I shook my head because I would wait as long as I had to if it meant Beau would get better. “Of course.”
The doctor left us in the waiting room and I couldn’t help but think about all the things I’d done to protect Beau from the ravages of asthma. We both ate a whole food, plant-based diet to limit his exposure to allergens, made sure he did deep breathing exercises to strengthen his lungs and airways. I even kept plants in the house to provide clean oxygen. So far none of it had worked to cure him of this disease, and I felt like a failure.
It was bad enough that failure was a common occurrence for all single parents, but to feel like I’d contributed to his pain somehow was worse and I fell into a well of self-pity. Even when they wheeled him into a sterile room for the treatment an hour later, I was still beating myself up. Not just over Beau, either.
When it came to Cross, I was afraid I was falling back into old habits. Beau had been conceived during a wild and wicked weekend spent with the wrong kind of man. I decided then to get over my obsession with bad boys, which effectively meant I’d given up on men.
Until now.
Until I decided to fall for a man who was all wrong for me in so many ways, starting with the fact that he was still in love with his wife. His dead wife. Of course, he hadn’t told me so in so many words. But he didn’t have to.

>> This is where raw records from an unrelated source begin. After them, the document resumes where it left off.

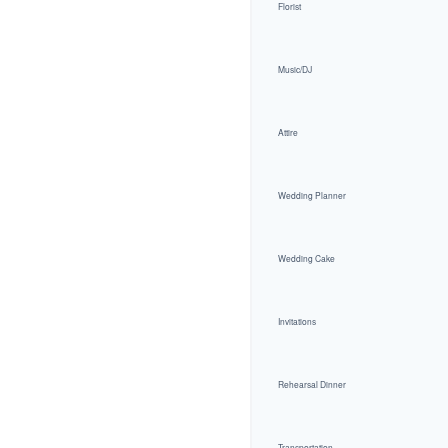
Florist
Music/DJ
Attire
Wedding Planner
Wedding Cake
Invitations
Rehearsal Dinner
Transportation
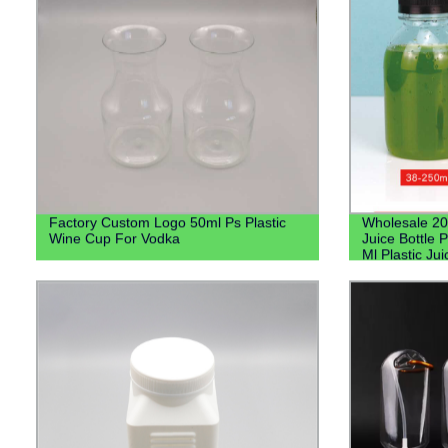
Factory Custom Logo 50ml Ps Plastic
Wholesale 20
Wine Cup For Vodka
Juice Bottle P
Ml Plastic Ju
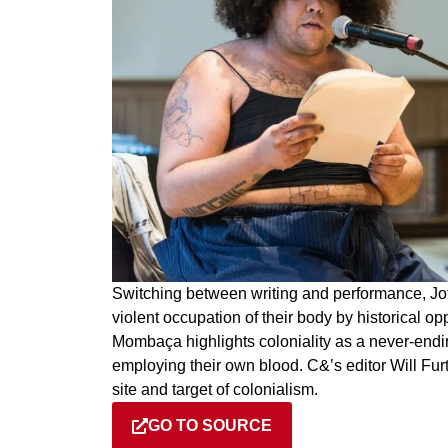
Switching between writing and performance, Jot
violent occupation of their body by historical op
Mombaça highlights coloniality as a never-endin
employing their own blood. C&’s editor Will Furt
site and target of colonialism.
GO TO SOURCE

Overhearing Cross tell Beau about his lost family answered so many questions for me. His retreat whenever I tried to pry any information from him; his disappearance after our super-heated sexy sessions in bed. That was all he wanted from me. And I’d been so lonely, I willingly fell into his arms whenever he showed up on my doorstep. It was a lose-lose situation for me, which meant it was time to get my head on straight and stop thinking like a silly little girl.
The same thing Daddy had always accused me of being.
***
By the time we left Dr. Mankowski’s office, the sun had long ago set and the sky was clear yet dark save for the large face of the moon splashing light on the road. Beau was asleep in the back seat, not at all restricted by the seatbelt I’d fastened him into.